● **Task directions**: Your answer should consist of each line from the data below that contains "KiCad".

[Electronics source listings]
[Start of Attachment]

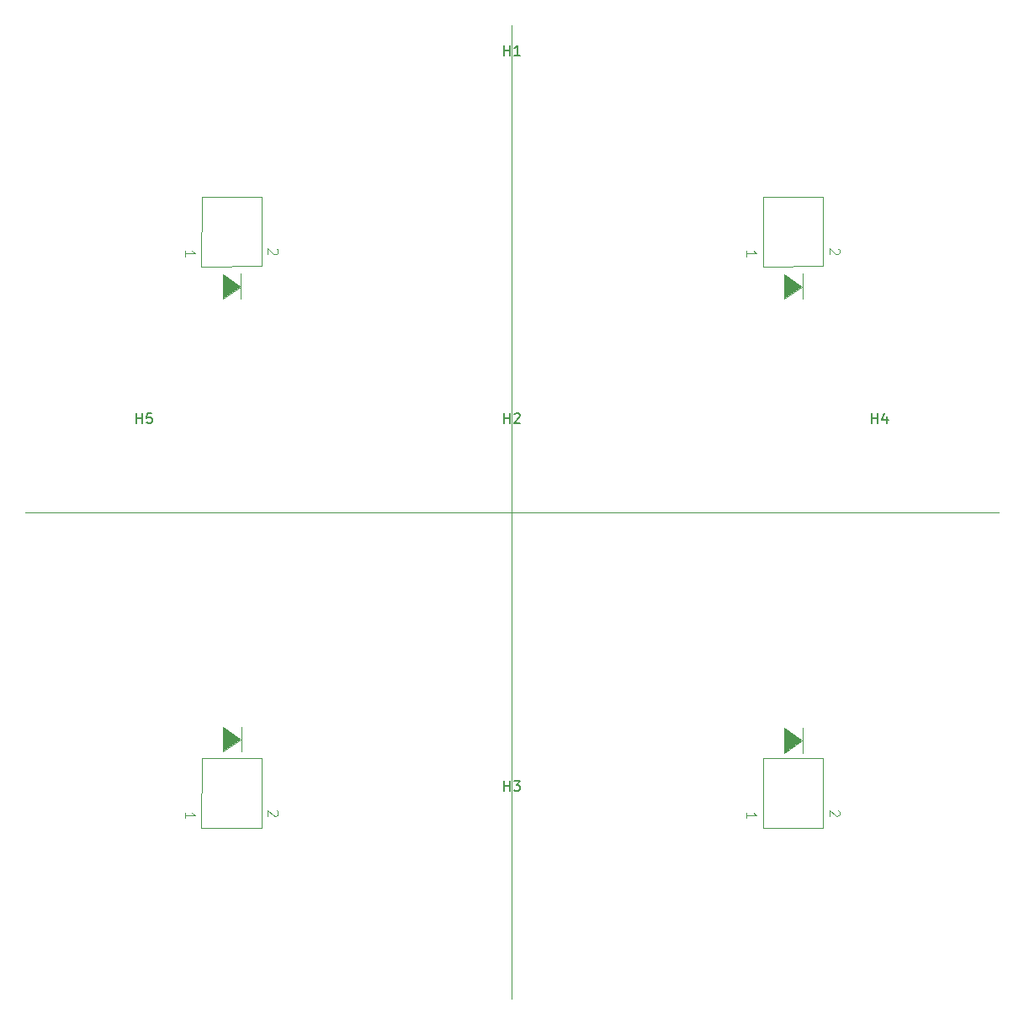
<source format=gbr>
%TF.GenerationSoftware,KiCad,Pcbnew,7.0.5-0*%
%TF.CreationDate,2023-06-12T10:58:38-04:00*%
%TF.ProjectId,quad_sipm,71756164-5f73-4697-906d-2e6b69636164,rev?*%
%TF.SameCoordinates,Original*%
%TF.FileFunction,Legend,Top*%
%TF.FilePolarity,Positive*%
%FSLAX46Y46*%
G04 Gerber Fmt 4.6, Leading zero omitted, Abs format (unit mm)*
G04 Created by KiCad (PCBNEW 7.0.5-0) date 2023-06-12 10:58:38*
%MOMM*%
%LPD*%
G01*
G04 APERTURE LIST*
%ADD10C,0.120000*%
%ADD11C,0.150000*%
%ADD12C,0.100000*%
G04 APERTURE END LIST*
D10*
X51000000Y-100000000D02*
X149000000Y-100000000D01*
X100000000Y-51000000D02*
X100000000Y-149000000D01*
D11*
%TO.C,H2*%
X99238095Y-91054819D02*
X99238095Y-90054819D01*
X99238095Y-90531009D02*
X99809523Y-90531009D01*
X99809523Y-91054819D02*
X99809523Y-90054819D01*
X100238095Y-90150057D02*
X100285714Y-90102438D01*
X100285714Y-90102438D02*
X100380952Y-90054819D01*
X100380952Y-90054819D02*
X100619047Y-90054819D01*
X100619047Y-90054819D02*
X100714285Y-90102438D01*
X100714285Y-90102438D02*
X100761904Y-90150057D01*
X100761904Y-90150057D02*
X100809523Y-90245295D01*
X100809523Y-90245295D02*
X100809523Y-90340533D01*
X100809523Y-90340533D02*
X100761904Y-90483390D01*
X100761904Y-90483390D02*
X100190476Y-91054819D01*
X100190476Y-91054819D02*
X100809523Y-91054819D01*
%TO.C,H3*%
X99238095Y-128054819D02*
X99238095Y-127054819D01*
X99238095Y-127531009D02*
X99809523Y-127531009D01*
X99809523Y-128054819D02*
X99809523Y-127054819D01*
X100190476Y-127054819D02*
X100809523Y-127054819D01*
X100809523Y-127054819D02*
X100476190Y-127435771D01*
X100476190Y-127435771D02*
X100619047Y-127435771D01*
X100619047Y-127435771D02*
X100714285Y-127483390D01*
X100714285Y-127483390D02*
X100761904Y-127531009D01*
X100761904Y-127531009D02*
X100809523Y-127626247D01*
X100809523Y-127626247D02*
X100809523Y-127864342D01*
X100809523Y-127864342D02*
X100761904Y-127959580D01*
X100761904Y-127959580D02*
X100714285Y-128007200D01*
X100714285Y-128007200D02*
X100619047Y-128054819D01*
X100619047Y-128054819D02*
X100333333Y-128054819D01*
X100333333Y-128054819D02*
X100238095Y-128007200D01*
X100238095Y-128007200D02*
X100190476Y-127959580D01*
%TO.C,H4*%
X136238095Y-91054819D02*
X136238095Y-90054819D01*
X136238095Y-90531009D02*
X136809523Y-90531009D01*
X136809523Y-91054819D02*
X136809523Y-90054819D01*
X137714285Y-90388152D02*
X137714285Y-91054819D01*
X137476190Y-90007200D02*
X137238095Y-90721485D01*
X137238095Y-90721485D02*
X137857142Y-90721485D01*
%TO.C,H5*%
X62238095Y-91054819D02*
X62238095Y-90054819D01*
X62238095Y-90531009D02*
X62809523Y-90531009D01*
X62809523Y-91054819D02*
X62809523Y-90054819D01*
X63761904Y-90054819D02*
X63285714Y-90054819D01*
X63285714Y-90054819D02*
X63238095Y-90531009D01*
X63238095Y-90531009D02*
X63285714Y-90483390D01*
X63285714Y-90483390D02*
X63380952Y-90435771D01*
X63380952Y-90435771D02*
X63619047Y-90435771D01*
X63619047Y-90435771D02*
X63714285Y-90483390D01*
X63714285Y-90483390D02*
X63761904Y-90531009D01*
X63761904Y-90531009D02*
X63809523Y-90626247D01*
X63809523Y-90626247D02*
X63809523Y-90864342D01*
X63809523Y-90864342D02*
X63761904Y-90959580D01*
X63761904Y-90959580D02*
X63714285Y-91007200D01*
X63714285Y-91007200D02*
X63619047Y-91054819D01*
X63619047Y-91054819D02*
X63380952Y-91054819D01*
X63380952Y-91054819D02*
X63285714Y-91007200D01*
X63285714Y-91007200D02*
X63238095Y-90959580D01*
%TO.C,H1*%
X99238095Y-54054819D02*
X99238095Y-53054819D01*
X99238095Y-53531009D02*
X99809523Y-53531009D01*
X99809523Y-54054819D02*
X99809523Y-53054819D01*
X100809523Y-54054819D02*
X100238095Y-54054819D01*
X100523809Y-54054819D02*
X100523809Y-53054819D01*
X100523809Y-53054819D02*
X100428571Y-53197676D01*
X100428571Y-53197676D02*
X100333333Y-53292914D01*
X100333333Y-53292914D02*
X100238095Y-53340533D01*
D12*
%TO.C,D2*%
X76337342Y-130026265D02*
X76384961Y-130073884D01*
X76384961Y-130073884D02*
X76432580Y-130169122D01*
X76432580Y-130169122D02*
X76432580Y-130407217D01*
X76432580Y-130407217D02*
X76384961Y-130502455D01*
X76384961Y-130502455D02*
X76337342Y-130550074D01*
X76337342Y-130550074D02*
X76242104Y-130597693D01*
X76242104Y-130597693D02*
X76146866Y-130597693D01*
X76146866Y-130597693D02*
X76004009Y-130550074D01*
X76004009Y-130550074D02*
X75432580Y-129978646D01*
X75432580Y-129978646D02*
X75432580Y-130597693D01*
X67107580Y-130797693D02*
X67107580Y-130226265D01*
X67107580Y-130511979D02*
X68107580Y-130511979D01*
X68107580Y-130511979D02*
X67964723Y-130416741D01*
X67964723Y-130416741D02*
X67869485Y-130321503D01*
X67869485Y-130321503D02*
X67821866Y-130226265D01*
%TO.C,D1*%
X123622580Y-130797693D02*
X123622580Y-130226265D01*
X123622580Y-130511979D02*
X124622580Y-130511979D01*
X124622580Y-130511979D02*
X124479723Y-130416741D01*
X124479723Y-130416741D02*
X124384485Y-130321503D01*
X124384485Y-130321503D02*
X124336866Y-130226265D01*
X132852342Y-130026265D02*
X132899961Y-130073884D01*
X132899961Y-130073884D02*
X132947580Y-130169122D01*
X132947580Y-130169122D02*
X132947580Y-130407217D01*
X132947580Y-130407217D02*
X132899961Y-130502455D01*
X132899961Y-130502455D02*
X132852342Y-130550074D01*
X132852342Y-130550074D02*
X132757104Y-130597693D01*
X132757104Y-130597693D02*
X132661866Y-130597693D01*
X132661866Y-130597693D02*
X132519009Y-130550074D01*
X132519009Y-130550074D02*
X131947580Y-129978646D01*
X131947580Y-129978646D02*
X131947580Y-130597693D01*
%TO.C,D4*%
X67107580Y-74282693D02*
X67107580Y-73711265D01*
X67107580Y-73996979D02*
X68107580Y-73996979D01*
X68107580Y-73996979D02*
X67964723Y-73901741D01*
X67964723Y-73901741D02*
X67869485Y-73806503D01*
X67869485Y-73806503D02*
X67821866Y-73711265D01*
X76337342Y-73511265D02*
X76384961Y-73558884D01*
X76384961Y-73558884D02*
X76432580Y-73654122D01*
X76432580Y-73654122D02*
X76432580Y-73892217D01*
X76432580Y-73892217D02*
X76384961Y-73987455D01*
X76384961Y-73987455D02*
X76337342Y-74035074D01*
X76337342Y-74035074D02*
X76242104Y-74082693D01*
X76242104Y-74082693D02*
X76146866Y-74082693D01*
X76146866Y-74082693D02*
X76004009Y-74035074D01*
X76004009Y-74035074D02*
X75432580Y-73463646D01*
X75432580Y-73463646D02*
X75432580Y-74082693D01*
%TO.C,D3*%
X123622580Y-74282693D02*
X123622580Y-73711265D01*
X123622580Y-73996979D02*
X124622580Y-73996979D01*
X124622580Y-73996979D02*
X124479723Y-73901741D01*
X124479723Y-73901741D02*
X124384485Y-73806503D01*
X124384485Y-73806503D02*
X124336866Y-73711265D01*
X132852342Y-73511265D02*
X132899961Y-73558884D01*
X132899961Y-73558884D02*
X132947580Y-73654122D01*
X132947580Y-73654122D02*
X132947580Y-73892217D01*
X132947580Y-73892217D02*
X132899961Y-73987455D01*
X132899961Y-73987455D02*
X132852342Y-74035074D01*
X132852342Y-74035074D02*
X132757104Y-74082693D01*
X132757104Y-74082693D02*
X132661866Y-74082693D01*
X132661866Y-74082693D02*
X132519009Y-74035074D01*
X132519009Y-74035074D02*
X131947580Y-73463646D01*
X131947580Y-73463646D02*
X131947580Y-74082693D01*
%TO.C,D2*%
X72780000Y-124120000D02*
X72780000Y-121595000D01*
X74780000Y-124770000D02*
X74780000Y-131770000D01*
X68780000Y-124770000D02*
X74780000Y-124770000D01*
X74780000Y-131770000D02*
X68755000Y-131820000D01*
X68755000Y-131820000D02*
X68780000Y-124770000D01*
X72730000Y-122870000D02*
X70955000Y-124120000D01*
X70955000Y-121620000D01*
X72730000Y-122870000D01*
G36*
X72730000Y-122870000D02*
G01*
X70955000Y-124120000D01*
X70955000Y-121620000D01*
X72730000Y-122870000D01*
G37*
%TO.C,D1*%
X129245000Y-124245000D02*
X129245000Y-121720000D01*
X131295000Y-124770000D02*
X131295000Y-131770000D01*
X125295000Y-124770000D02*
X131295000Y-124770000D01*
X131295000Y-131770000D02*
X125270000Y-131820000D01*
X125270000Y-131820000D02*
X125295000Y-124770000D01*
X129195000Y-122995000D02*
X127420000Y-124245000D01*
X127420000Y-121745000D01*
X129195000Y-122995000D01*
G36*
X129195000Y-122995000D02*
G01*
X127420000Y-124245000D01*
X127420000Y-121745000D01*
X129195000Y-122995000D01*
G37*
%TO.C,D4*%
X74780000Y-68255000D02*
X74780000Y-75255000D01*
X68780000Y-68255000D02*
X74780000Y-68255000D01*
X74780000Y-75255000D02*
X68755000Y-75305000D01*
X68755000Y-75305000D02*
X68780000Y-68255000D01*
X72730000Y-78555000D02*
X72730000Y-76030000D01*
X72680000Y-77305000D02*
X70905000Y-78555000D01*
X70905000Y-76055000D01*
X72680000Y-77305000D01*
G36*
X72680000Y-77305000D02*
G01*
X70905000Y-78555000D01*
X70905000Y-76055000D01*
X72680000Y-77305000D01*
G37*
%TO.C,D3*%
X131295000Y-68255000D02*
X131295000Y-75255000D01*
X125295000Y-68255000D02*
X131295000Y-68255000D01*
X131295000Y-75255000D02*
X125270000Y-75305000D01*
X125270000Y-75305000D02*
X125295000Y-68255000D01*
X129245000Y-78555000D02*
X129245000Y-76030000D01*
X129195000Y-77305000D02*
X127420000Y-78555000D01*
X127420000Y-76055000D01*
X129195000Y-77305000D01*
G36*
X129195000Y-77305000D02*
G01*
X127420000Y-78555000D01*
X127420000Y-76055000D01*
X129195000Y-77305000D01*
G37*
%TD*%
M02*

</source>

[End of Attachment]

● **Response to the exercise**:
%TF.GenerationSoftware,KiCad,Pcbnew,7.0.5-0*%
G04 Created by KiCad (PCBNEW 7.0.5-0) date 2023-06-12 10:58:38*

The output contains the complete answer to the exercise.